Glioma cancer stem cells induce immunosuppressive macrophages/microglia

Macrophages (M Phi s)/microglia that constitute the dominant tumor-infiltrating immune cells in glioblastoma are recruited by tumor-secreted factors and are induced to become immunosuppressive and tumor supportive (M2). Glioma cancer stem cells (gCSCs) have been shown to suppress adaptive immunity, but their role in innate immunity with respect to the recruitment and polarization of M Phi s/microglia is unknown.

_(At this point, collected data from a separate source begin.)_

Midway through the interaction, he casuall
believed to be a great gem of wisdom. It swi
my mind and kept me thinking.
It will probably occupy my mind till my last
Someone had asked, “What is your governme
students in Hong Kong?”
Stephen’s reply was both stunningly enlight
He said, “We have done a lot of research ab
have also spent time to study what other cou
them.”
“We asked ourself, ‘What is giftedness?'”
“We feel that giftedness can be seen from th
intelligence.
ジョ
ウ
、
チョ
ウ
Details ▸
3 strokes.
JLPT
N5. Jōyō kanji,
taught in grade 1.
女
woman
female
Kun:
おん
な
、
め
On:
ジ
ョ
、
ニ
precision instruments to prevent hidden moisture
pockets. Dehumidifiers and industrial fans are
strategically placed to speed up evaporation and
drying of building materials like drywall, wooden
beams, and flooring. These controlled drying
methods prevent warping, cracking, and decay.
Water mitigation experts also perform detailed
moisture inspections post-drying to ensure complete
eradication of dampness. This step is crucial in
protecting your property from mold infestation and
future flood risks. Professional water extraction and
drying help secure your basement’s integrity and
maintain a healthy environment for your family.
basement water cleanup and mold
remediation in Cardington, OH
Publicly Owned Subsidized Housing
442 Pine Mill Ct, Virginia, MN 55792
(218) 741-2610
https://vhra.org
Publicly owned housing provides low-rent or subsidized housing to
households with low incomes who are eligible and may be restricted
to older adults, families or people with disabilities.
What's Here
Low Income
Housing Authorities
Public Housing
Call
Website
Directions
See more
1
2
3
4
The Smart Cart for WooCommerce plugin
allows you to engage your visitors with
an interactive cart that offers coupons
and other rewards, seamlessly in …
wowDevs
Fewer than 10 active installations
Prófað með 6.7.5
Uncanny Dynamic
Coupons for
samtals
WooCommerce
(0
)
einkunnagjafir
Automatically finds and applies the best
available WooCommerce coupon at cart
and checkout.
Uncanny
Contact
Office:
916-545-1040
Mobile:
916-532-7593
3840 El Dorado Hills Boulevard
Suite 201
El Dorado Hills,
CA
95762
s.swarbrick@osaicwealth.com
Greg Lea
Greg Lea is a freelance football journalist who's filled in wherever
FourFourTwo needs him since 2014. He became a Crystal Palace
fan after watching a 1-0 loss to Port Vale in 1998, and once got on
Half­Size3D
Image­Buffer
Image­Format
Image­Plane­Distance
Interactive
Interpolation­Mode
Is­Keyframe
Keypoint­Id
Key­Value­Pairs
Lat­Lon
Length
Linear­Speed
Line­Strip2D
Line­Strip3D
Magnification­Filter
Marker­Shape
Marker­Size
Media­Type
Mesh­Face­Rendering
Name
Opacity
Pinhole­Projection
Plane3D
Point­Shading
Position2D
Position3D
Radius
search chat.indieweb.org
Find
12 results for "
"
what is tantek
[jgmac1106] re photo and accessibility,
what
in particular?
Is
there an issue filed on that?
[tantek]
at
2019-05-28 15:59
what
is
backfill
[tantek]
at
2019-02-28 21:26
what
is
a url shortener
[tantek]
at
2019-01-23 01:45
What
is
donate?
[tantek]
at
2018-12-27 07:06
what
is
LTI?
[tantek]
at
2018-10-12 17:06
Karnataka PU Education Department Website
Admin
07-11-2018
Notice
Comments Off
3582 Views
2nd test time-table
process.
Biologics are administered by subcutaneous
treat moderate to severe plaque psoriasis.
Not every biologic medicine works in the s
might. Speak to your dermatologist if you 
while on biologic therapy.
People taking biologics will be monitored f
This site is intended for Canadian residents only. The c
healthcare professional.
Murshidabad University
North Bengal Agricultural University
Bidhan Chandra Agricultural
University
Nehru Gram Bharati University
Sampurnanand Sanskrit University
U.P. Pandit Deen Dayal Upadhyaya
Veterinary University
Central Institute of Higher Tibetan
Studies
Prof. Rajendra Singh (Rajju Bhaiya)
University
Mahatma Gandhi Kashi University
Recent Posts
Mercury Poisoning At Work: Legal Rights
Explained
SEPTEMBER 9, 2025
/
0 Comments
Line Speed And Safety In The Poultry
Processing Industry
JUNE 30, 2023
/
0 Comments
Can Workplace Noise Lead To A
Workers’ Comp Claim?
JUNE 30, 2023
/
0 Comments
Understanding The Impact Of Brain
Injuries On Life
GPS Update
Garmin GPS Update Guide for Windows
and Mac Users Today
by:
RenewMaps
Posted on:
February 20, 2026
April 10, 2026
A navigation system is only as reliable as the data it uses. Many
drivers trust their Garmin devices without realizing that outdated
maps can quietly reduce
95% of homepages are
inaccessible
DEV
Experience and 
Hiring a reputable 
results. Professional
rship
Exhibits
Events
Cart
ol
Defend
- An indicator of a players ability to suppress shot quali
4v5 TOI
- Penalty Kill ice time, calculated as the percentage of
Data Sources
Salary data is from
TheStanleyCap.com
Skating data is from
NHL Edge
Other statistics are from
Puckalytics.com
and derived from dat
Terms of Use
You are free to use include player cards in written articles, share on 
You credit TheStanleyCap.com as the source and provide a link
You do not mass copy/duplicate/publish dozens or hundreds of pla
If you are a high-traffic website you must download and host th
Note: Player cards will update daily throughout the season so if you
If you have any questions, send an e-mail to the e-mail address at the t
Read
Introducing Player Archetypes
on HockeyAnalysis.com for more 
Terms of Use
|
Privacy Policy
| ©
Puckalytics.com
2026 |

The innate immunosuppressive properties of the gCSCs were characterized based on elaborated M(1) inhibitory cytokine-1 (MIC-1), transforming growth factor (TGF-beta 1), soluble colony-stimulating factor (sCSF), recruitment of monocytes, inhibition of M Phi/microglia phagocytosis, induction of M Phi/microglia cytokine secretion, and the inhibition of T-cell proliferation. The role of the signal transducer and activator of transcription 3 (STAT3) in mediating innate immune suppression was evaluated in the context of the functional assays. The gCSCs produced sCSF-1, TGF-beta 1, and MIC-1, cytokines known to recruit and polarize the M Phi s/microglia to become immunosuppressive. The gCSC-conditioned medium polarized the M Phi/microglia to an M2 phenotype, inhibited M Phi/microglia phagocytosis, induced the secretion of the immunosuppressive cytokines interleukin-10 (IL-10) and TGF-beta 1 by the M Phi s/microglia, and enhanced the capacity of M Phi s/microglia to inhibit T-cell proliferation. The inhibition of phagocytosis and the secretion of IL-10 were reversed when the STAT3 pathway was blocked in the gCSCs. The gCSCs modulate innate immunity in glioblastoma by inducing immunosuppressive M Phi s/microglia, and this capacity can be reversed by inhibiting phosphorylated STAT3.